If she didn't like it, she was free to have shifted in her seat.
Perhaps she had not wriggled clear of him because she hadn't noticed that his hip and his knee were against hers, perhaps she didn't give a toss whether his hip and knee were pressured against her, perhaps.. God, the prosecution's wind-up speech was crushingly dull. Why bother? Guilty on all counts and chuck away the bloody key.
What mattered now to Jools Wright was the afterwards, and the afterwards was getting damnably complicated. They'd all been given the lecture on Duty of Care…but not given an answer to the question of how long Duty of Care ran for. A week, a month, a year after the finish of the trial? Didn't know. How long would he have a sour-faced policeman travelling with him, sitting with him, not speaking to him? Didn't know. Where were they going to be living, him, Babs and Kathy? Didn't know. When was he going to be able to go back to work once the jury-service cash finished? Didn't know…What was lovely was the soft, giving feel of the pelvic bone against his hip, and her knee against his. Nice lady, Vicky, and to be respected because there weren't many who could make their own shoes — and there was a quite lovely beddable scent to her, as if she hadn't washed well that morning in the stampede to get breakfast down, be on the charabanc and out of that dismal camp — and there weren't many who would have tolerated his hip and knee against hers. Had he ever spoken to her? Anything more than 'Excuse me, could you please pass the salt?'
'Excuse me, the brown sauce, please.'
'Excuse me, do you have it verbatim what that Forensics woman said?' No, he didn't think so. It was almost cheeky of Vicky, but half the buttons on her blouse were undone, and the ones that were fastened bulged fit to bust. A very nice lady was Vicky…No, the afterwards concerned him.
He looked up. God, the man looked miserable. Furrows on the forehead that came together in a knotted mess. He stared across the court and felt the slight motion of Vicky's body as she wrote busily on one of the sheets of paper pulled from her chaotic tapestry bag. He had heard not a word the barrister said. What had that bloody detective on his mind that pulled a face so damn abject? What was his 'afterwards'? Mr Banks, because he only responded if given a title, had allowed — with bloody awful grace — one phone call to Babs, from the breakfast room. He'd said quietly, 'Just thought you'd like to know, my love, where your spirit of Trafalgar Day bravery — and your ethical certainties — have left us. We had a Molotov cocktail through the front window this morning. Not to worry, minimal damage to furniture and fittings, and the Criminal Compensation crowd will meet the cost. Hope you're both well, and my regards to your parents…Oh, I've stolen your glad rags. To the police, I'm an alpha-grade hero for doing my duty, a shining example to a law-abiding society…Lots of love, have to dash, off for a spot more heroism. 'Bye.' None of the others knew it was him who'd coughed the load, under duress. His little secret. Tools could have said, 'I am not what I am'—Othello, good old Shakespeare — but would not: the deception gave him pleasure. He stared across the well of the court. His glance was met coldly…bloody miserable sod. The detective — fools reckoned — looked like the burden of life crushed him…Finally, the prosecution had sat-down, and that smug look played at the lawyer's mouth, must have given a peroration at the end, and he couldn't recall a word of it. Three cheers, caps in the air, and the defence was on his feet. They were getting there, nearer to the afterwards.

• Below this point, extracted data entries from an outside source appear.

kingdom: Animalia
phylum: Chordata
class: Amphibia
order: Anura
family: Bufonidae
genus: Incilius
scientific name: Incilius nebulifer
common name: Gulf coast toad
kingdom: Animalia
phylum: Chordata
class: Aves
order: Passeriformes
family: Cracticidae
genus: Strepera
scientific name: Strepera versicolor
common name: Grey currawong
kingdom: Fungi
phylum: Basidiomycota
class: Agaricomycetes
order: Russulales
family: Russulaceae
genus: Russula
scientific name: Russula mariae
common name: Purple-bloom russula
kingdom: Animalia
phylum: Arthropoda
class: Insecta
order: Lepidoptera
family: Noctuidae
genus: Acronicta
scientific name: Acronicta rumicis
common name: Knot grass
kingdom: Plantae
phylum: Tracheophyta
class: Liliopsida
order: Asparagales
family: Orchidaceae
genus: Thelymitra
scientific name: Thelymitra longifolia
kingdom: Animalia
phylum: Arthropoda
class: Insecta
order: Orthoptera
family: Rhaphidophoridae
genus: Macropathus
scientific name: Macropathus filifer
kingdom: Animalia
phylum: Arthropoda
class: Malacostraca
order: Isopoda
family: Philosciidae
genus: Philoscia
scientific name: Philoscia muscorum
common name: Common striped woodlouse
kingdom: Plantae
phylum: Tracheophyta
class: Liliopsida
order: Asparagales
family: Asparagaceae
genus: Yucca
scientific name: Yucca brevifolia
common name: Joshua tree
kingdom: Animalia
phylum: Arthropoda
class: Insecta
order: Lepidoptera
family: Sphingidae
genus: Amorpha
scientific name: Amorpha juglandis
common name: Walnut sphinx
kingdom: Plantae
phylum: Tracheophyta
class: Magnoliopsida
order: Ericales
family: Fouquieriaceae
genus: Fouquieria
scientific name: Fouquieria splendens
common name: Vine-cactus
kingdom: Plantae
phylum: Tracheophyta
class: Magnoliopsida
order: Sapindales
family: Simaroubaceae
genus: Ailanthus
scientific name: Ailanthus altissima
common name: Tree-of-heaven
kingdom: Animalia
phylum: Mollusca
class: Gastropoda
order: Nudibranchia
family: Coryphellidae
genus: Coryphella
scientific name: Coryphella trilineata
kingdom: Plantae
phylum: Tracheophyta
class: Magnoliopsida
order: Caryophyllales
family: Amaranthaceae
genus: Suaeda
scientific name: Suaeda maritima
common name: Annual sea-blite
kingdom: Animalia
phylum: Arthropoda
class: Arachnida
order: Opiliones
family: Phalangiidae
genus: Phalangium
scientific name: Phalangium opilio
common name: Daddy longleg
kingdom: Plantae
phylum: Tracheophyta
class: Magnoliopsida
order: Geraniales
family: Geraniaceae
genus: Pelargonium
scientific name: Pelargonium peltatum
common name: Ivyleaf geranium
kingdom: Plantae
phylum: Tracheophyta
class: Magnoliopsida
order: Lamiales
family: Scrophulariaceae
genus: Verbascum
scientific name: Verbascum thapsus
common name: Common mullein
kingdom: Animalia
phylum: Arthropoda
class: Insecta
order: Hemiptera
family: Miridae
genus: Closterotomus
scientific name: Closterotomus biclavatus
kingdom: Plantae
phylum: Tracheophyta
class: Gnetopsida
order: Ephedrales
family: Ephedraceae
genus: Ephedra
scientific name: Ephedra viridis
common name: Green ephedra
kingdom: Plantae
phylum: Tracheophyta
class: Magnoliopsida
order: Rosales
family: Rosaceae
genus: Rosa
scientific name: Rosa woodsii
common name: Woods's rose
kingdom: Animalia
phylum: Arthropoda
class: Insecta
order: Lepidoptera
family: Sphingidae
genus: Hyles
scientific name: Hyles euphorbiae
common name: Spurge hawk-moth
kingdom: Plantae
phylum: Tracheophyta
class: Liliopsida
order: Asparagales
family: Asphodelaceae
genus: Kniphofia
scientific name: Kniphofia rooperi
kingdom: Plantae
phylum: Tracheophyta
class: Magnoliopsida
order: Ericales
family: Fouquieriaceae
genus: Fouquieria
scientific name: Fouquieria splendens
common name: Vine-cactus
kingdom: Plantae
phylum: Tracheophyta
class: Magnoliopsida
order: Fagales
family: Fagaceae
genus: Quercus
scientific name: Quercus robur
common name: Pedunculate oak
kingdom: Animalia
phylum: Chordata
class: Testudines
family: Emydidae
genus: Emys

His imagination? Was the pressure of Vicky's hip harder against his? Just so damn lovely to dream.
Jools thought he sleep-walked — trouble was, he didn't know the destination.
A convoy had come, with no regard for the legal speed limit, south down the M1.
A motorcycle, lights flashing, had cleared the fast lane in front of the two performance cars that rushed towards the capital.
A prisoner, huddled in the back of the lead car, sat sandwiched between two Branch men and wore white-paper overalls.